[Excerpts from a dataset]
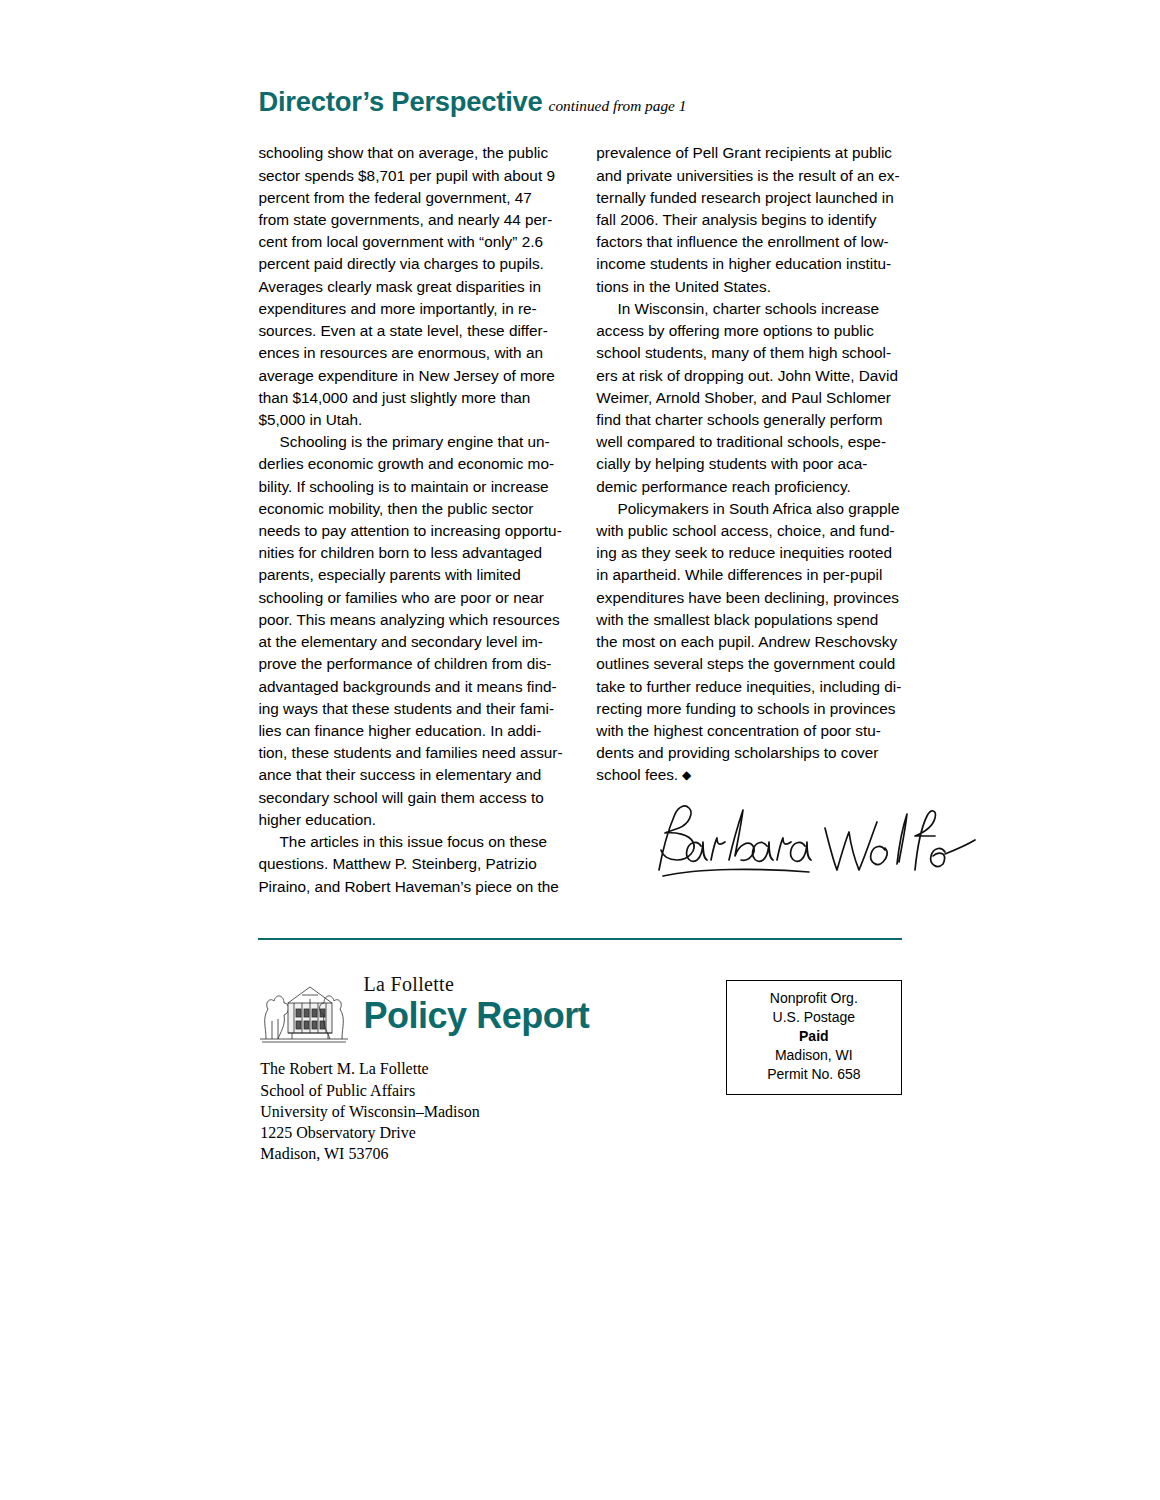Director’s Perspective
continued from page 1
schooling show that on average, the public sector spends $8,701 per pupil with about 9 percent from the federal government, 47 from state governments, and nearly 44 percent from local government with “only” 2.6 percent paid directly via charges to pupils. Averages clearly mask great disparities in expenditures and more importantly, in resources. Even at a state level, these differences in resources are enormous, with an average expenditure in New Jersey of more than $14,000 and just slightly more than $5,000 in Utah.
Schooling is the primary engine that underlies economic growth and economic mobility. If schooling is to maintain or increase economic mobility, then the public sector needs to pay attention to increasing opportunities for children born to less advantaged parents, especially parents with limited schooling or families who are poor or near poor. This means analyzing which resources at the elementary and secondary level improve the performance of children from disadvantaged backgrounds and it means finding ways that these students and their families can finance higher education. In addition, these students and families need assurance that their success in elementary and secondary school will gain them access to higher education.
The articles in this issue focus on these questions. Matthew P. Steinberg, Patrizio Piraino, and Robert Haveman’s piece on the prevalence of Pell Grant recipients at public and private universities is the result of an externally funded research project launched in fall 2006. Their analysis begins to identify factors that influence the enrollment of low-income students in higher education institutions in the United States.
In Wisconsin, charter schools increase access by offering more options to public school students, many of them high schoolers at risk of dropping out. John Witte, David Weimer, Arnold Shober, and Paul Schlomer find that charter schools generally perform well compared to traditional schools, especially by helping students with poor academic performance reach proficiency.
Policymakers in South Africa also grapple with public school access, choice, and funding as they seek to reduce inequities rooted in apartheid. While differences in per-pupil expenditures have been declining, provinces with the smallest black populations spend the most on each pupil. Andrew Reschovsky outlines several steps the government could take to further reduce inequities, including directing more funding to schools in provinces with the highest concentration of poor students and providing scholarships to cover school fees. ◆
La Follette
Policy Report
The Robert M. La Follette
School of Public Affairs
University of Wisconsin–Madison
1225 Observatory Drive
Madison, WI 53706
Nonprofit Org.
U.S. Postage
Paid
Madison, WI
Permit No. 658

Task
Print all entries exactly; skip the pictures.

Completed exercise
Director’s Perspective
continued from page 1
schooling show that on average, the public sector spends $8,701 per pupil with about 9 percent from the federal government, 47 from state governments, and nearly 44 percent from local government with “only” 2.6 percent paid directly via charges to pupils. Averages clearly mask great disparities in expenditures and more importantly, in resources. Even at a state level, these differences in resources are enormous, with an average expenditure in New Jersey of more than $14,000 and just slightly more than $5,000 in Utah.
Schooling is the primary engine that underlies economic growth and economic mobility. If schooling is to maintain or increase economic mobility, then the public sector needs to pay attention to increasing opportunities for children born to less advantaged parents, especially parents with limited schooling or families who are poor or near poor. This means analyzing which resources at the elementary and secondary level improve the performance of children from disadvantaged backgrounds and it means finding ways that these students and their families can finance higher education. In addition, these students and families need assurance that their success in elementary and secondary school will gain them access to higher education.
The articles in this issue focus on these questions. Matthew P. Steinberg, Patrizio Piraino, and Robert Haveman’s piece on the prevalence of Pell Grant recipients at public and private universities is the result of an externally funded research project launched in fall 2006. Their analysis begins to identify factors that influence the enrollment of low-income students in higher education institutions in the United States.
In Wisconsin, charter schools increase access by offering more options to public school students, many of them high schoolers at risk of dropping out. John Witte, David Weimer, Arnold Shober, and Paul Schlomer find that charter schools generally perform well compared to traditional schools, especially by helping students with poor academic performance reach proficiency.
Policymakers in South Africa also grapple with public school access, choice, and funding as they seek to reduce inequities rooted in apartheid. While differences in per-pupil expenditures have been declining, provinces with the smallest black populations spend the most on each pupil. Andrew Reschovsky outlines several steps the government could take to further reduce inequities, including directing more funding to schools in provinces with the highest concentration of poor students and providing scholarships to cover school fees. ◆
La Follette
Policy Report
The Robert M. La Follette
School of Public Affairs
University of Wisconsin–Madison
1225 Observatory Drive
Madison, WI 53706
Nonprofit Org.
U.S. Postage
Paid
Madison, WI
Permit No. 658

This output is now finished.